Gedichtinterpretation: Ricarda Huch – Wo hast du all die Schönheit hergenommen

Ricarda Huch

Wo hast du all die Schönheit hergenommen

Wo hast du all die Schönheit hergenommen,
Du Liebesangesicht, du Wohlgestalt!
Um dich ist alle Welt zu kurz gekommen.
Weil du die Jugend hast, wird alles alt,
Weil du das Leben hast, muss alles sterben,
Weil du die Kraft hast, ist die Welt kein Hort,
Weil du vollkommen bist, ist sie ein Scherben,
Weil du der HImmel bist, gibts keinen dort!

Ricarda Huch, Neue Gedichte. Insel-Verlag 1907.

Es gibt in den acht Versen von Ricarda Huch kein Fragezeichen. Das überrascht, denn sowohl die Überschrift als auch er erste Vers werden als Fragen gelesen. Statt dessen zwei Ausrufezeichen und zwischen diesen beiden Sätzen ein dritter Satz, der als schlichte Aussage daher kommt. 

Damit sind die Fährten für den Leser schon gelegt: Dieses Gedicht stellt keine Frage, sondern etwas fest, wobei es mehr über das lyrische Ich als über das angesprochene Du aussagt. 

Dieses Gedicht nimmt völlig den Blick des liebenden lyrischen Ichs an, zeigt die Wahrnehmung des geliebten Gegenübers und beschreibt, wie sich die Wahrnehmung der Welt vor dem Hintergrund dieser Perspektive ändert.

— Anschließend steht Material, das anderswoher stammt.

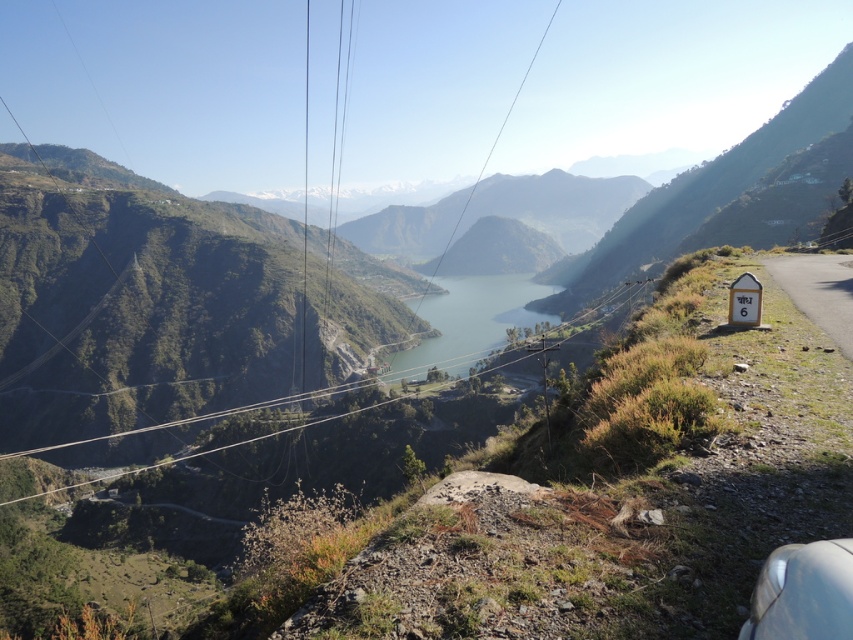
You are a hiker planning to take a photo of the blue glassy lake at center and the white glossy cable car at lower right. Which object should you focus on first to ensure both are in the frame?

You should focus on the white glossy cable car at lower right first because it is closer to you than the blue glassy lake at center, which is further away. This way, adjusting the camera to include both will be easier since the lake is farther back.

You are standing at the edge of the road and see the transparent wire at center and the white glossy cable car at lower right. Which object is taller?

The transparent wire at center is taller than the white glossy cable car at lower right.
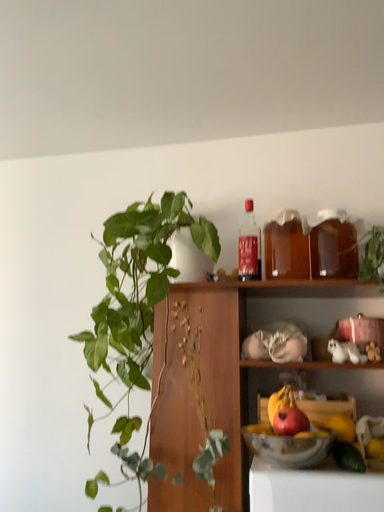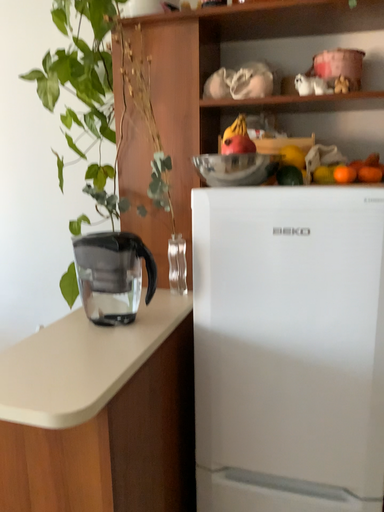
Question: Which way did the camera rotate in the video?

Choices:
 (A) rotated downward
 (B) rotated upward

Answer: (A)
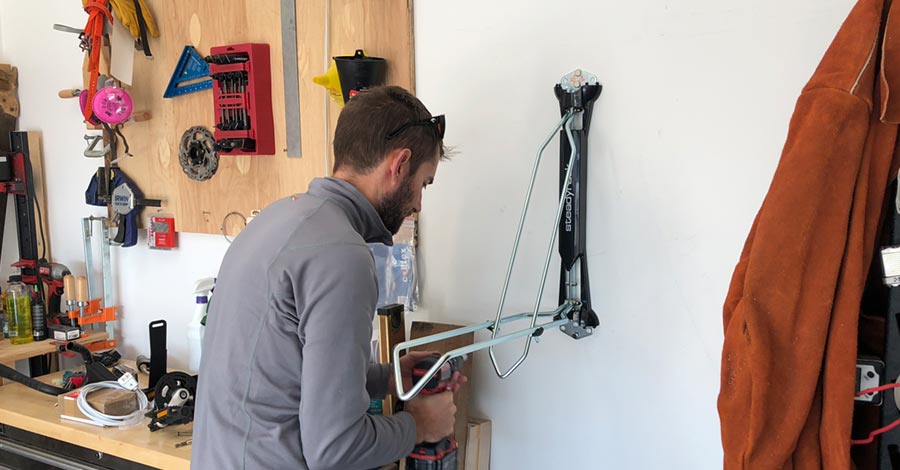
What are the coordinates of `coat` in the screenshot? It's located at (804, 228).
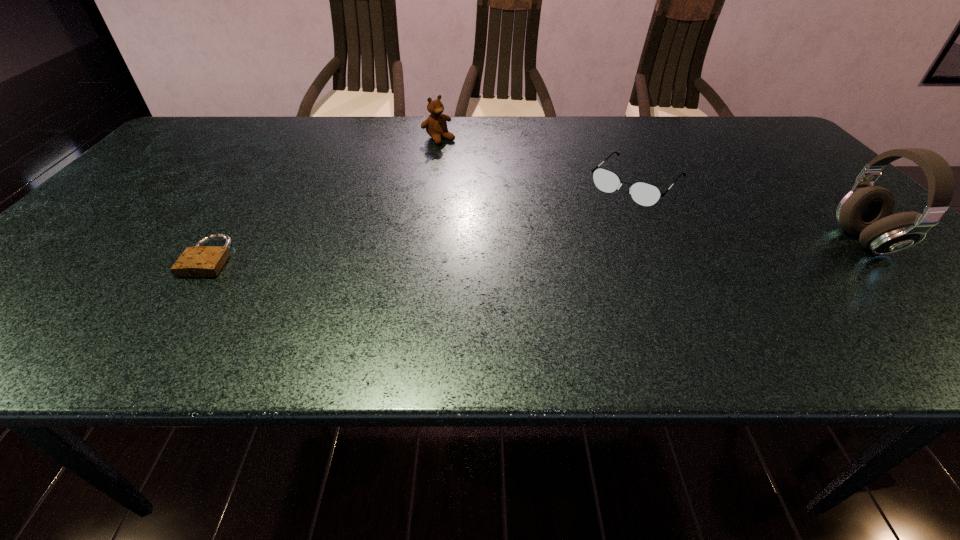
Identify the location of free space on the desktop that is between the leftmost object and the rightmost object and is positioned on the lenses of the second shortest object. Image resolution: width=960 pixels, height=540 pixels. (574, 248).

The image size is (960, 540). What are the coordinates of `vacant space on the desktop that is between the shortest object and the rightmost object and is positioned at the face of the second tallest object` in the screenshot? It's located at (588, 248).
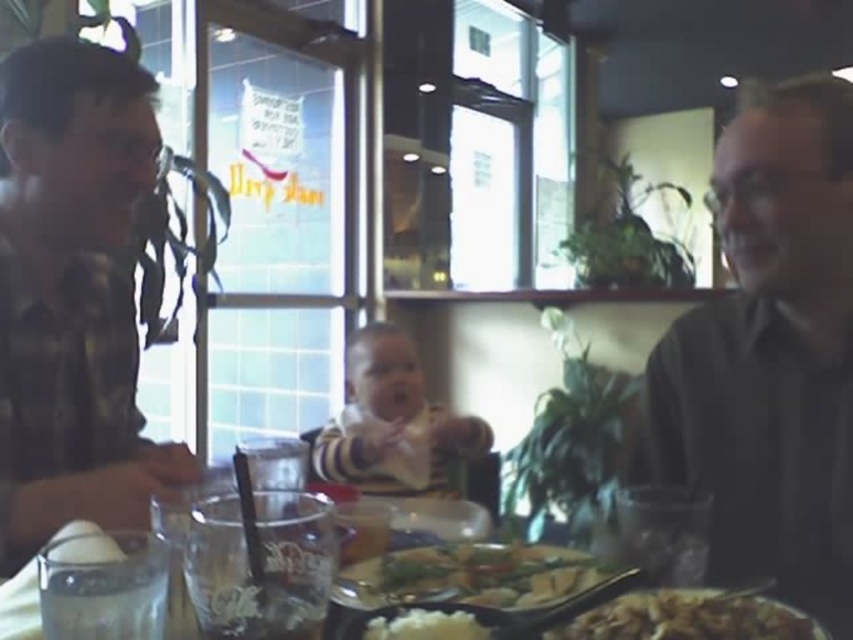
Question: Considering the relative positions of brown crispy fried rice at lower center and clear plastic cups at lower center in the image provided, where is brown crispy fried rice at lower center located with respect to clear plastic cups at lower center?

Choices:
 (A) right
 (B) left

Answer: (A)

Question: Which object is closer to the camera taking this photo?

Choices:
 (A) clear plastic cups at lower center
 (B) dark gray shirt at right
 (C) brown crispy fried rice at lower center

Answer: (C)

Question: Is striped fabric baby at center to the right of shiny silver plate at center from the viewer's perspective?

Choices:
 (A) yes
 (B) no

Answer: (B)

Question: Does clear plastic cups at lower center have a greater width compared to white rice at center?

Choices:
 (A) yes
 (B) no

Answer: (A)

Question: Which point appears closest to the camera in this image?

Choices:
 (A) [384, 632]
 (B) [196, 460]

Answer: (A)

Question: Estimate the real-world distances between objects in this image. Which object is farther from the clear plastic cups at lower center?

Choices:
 (A) plaid flannel shirt at left
 (B) shiny silver plate at center

Answer: (A)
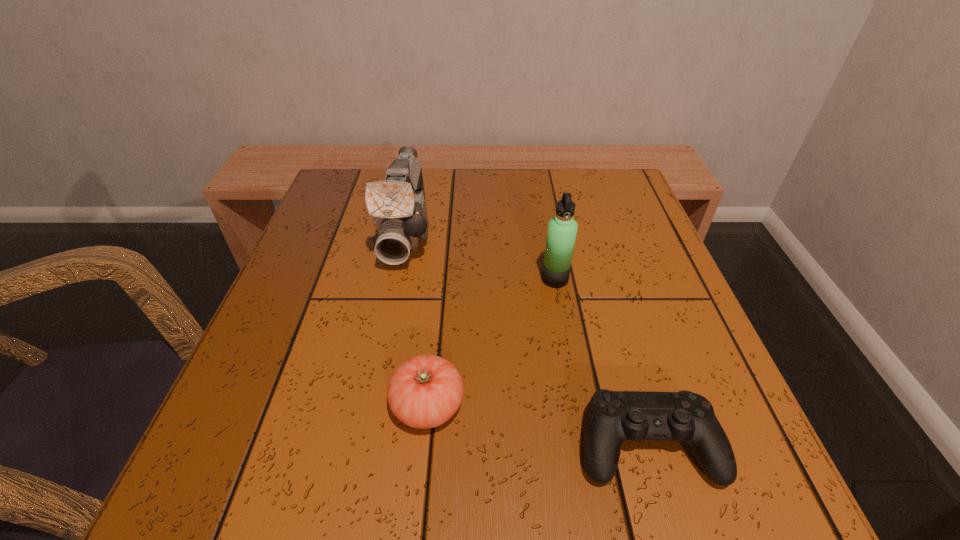
Image resolution: width=960 pixels, height=540 pixels. Identify the location of object present at the left edge. (397, 204).

Locate an element on the screen. Image resolution: width=960 pixels, height=540 pixels. object that is at the right edge is located at coordinates (613, 417).

Locate an element on the screen. This screenshot has width=960, height=540. object that is at the far left corner is located at coordinates (397, 204).

In order to click on object at the near right corner in this screenshot , I will do `click(613, 417)`.

What are the coordinates of `free space at the far edge` in the screenshot? It's located at (540, 182).

The width and height of the screenshot is (960, 540). What are the coordinates of `free space at the near edge` in the screenshot? It's located at (571, 447).

The height and width of the screenshot is (540, 960). Identify the location of vacant space at the left edge. (326, 396).

At what (x,y) coordinates should I click in order to perform the action: click on free spot at the right edge of the desktop. Please return your answer as a coordinate pair (x, y). Looking at the image, I should click on tap(665, 387).

In the image, there is a desktop. Identify the location of free space at the far right corner. The image size is (960, 540). (612, 204).

Locate an element on the screen. Image resolution: width=960 pixels, height=540 pixels. vacant region at the near right corner of the desktop is located at coordinates point(684,482).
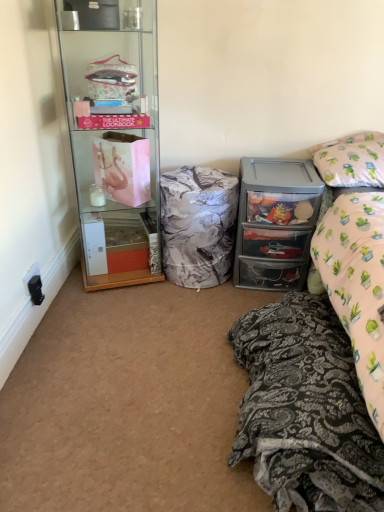
You are a GUI agent. You are given a task and a screenshot of the screen. Output one action in this format:
    pyautogui.click(x=<x>, y=<y>)
    Task: Click on the vacant space in between marble-patterned fabric at center and patterned fabric bed at lower right
    The image size is (384, 512).
    Given the screenshot: What is the action you would take?
    pyautogui.click(x=205, y=336)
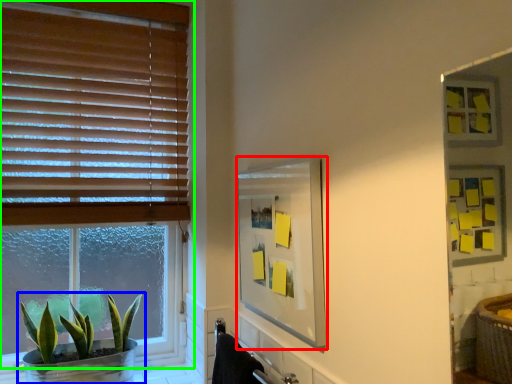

Und so erklärt sich die nüchterne Aussage »Um dich ist alle Welt zu kurz gekommen.«. Es ist das liebende lyrische Ich, das angesichts des geliebten Gegenübers nichts anderes mehr wahrnimmt oder aber anders wahrnimmt. Diese Veränderung der Wahrnehmung wird in den fünf folgenden Versen aufgegriffen. Das liebende lyrische Ich hat sein Maß gefunden, an dem die Welt gemessen wird und dieses Maß so absolut, dass sich an ihm misst, was Jugend, Leben, Kraft, Vollkommenheit und letztlich gar der Himmel bedeuten. 

Der Grund von allem ist das geliebte Gegenüber geworden und so beginnt jeder der Verse 4 – 8 mit »Weil du…«. Hier wird dargestellt und begründet, wo das »Du« die Schönheit hergenommen hat, denn diese entspringt alleine der Wahrnehmung des Dus durchs das lyrische Ich. Und hier ist die Antwort: Es ist der Blick des lyrischen Ichs, der die Schönheit definiert und liebend absolut setzt, was er sieht. Dieser Blick definiert das Gegenüber für das lyrische Ich in diesem Moment. 

Diese Liebe macht nicht blind, aber sie definiert das Du vor dem Hintergrund der eigenen Vorstellungen dessen, was einen Menschen ausmacht, den dieses lyrische Ich lieben will. 

Ricarda Huch stellt hier keine Frage, sondern sie schreibt ein Liebesbekenntnis. »Wo hast du all die Schönheit hergenommen« ist ein Liebesgedicht, das die Wahrnehmung beschreibt, welches die Liebe auslöst. Nur wenigen Dichter*innen ist es gelungen, diese Wahrnehmung so knapp und gleichzeitig so genau zu beschreiben, was dieses kurze Gedicht zu einem der wichtigen Gedichte des 20. Jahrhunderts macht.